Task instructions
Find each line below containing the word "Grammar" and copy it.

Saved data entries:
☆ ☆ ☆ ☆ ☆
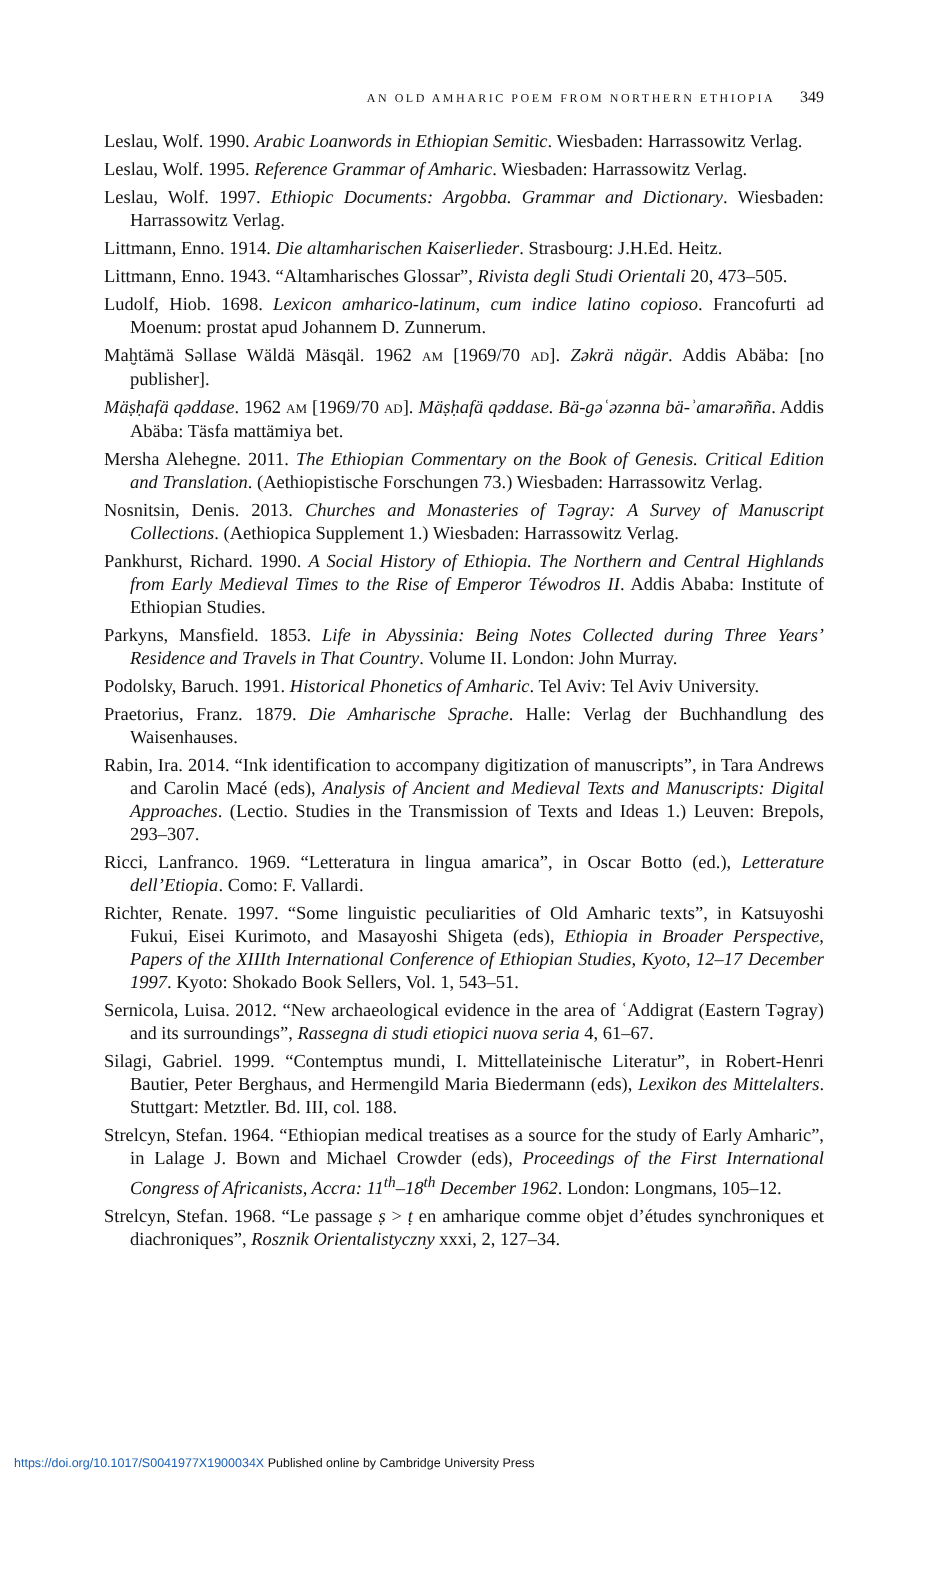AN OLD AMHARIC POEM FROM NORTHERN ETHIOPIA 349
Leslau, Wolf. 1990. Arabic Loanwords in Ethiopian Semitic. Wiesbaden: Harrassowitz Verlag.
Leslau, Wolf. 1995. Reference Grammar of Amharic. Wiesbaden: Harrassowitz Verlag.
Leslau, Wolf. 1997. Ethiopic Documents: Argobba. Grammar and Dictionary. Wiesbaden: Harrassowitz Verlag.
Littmann, Enno. 1914. Die altamharischen Kaiserlieder. Strasbourg: J.H.Ed. Heitz.
Littmann, Enno. 1943. “Altamharisches Glossar”, Rivista degli Studi Orientali 20, 473–505.
Ludolf, Hiob. 1698. Lexicon amharico-latinum, cum indice latino copioso. Francofurti ad Moenum: prostat apud Johannem D. Zunnerum.
Maḫtämä Səllase Wäldä Mäsqäl. 1962 AM [1969/70 AD]. Zəkrä nägär. Addis Abäba: [no publisher].
Mäṣḥafä qəddase. 1962 AM [1969/70 AD]. Mäṣḥafä qəddase. Bä-gəʿəzənna bä-ʾamarəñña. Addis Abäba: Täsfa mattämiya bet.
Mersha Alehegne. 2011. The Ethiopian Commentary on the Book of Genesis. Critical Edition and Translation. (Aethiopistische Forschungen 73.) Wiesbaden: Harrassowitz Verlag.
Nosnitsin, Denis. 2013. Churches and Monasteries of Təgray: A Survey of Manuscript Collections. (Aethiopica Supplement 1.) Wiesbaden: Harrassowitz Verlag.
Pankhurst, Richard. 1990. A Social History of Ethiopia. The Northern and Central Highlands from Early Medieval Times to the Rise of Emperor Téwodros II. Addis Ababa: Institute of Ethiopian Studies.
Parkyns, Mansfield. 1853. Life in Abyssinia: Being Notes Collected during Three Years’ Residence and Travels in That Country. Volume II. London: John Murray.
Podolsky, Baruch. 1991. Historical Phonetics of Amharic. Tel Aviv: Tel Aviv University.
Praetorius, Franz. 1879. Die Amharische Sprache. Halle: Verlag der Buchhandlung des Waisenhauses.
Rabin, Ira. 2014. “Ink identification to accompany digitization of manuscripts”, in Tara Andrews and Carolin Macé (eds), Analysis of Ancient and Medieval Texts and Manuscripts: Digital Approaches. (Lectio. Studies in the Transmission of Texts and Ideas 1.) Leuven: Brepols, 293–307.
Ricci, Lanfranco. 1969. “Letteratura in lingua amarica”, in Oscar Botto (ed.), Letterature dell’Etiopia. Como: F. Vallardi.
Richter, Renate. 1997. “Some linguistic peculiarities of Old Amharic texts”, in Katsuyoshi Fukui, Eisei Kurimoto, and Masayoshi Shigeta (eds), Ethiopia in Broader Perspective, Papers of the XIIIth International Conference of Ethiopian Studies, Kyoto, 12–17 December 1997. Kyoto: Shokado Book Sellers, Vol. 1, 543–51.
Sernicola, Luisa. 2012. “New archaeological evidence in the area of ʿAddigrat (Eastern Təgray) and its surroundings”, Rassegna di studi etiopici nuova seria 4, 61–67.
Silagi, Gabriel. 1999. “Contemptus mundi, I. Mittellateinische Literatur”, in Robert-Henri Bautier, Peter Berghaus, and Hermengild Maria Biedermann (eds), Lexikon des Mittelalters. Stuttgart: Metztler. Bd. III, col. 188.
Strelcyn, Stefan. 1964. “Ethiopian medical treatises as a source for the study of Early Amharic”, in Lalage J. Bown and Michael Crowder (eds), Proceedings of the First International Congress of Africanists, Accra: 11<sup>th</sup>–18<sup>th</sup> December 1962. London: Longmans, 105–12.
Strelcyn, Stefan. 1968. “Le passage ṣ > ṭ en amharique comme objet d’études synchroniques et diachroniques”, Rosznik Orientalistyczny xxxi, 2, 127–34.
https://doi.org/10.1017/S0041977X1900034X Published online by Cambridge University Press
☆ ☆ ☆ ☆ ☆
Worked solution
Leslau, Wolf. 1995. Reference Grammar of Amharic. Wiesbaden: Harrassowitz Verlag.
Leslau, Wolf. 1997. Ethiopic Documents: Argobba. Grammar and Dictionary. Wiesbaden: Harrassowitz Verlag.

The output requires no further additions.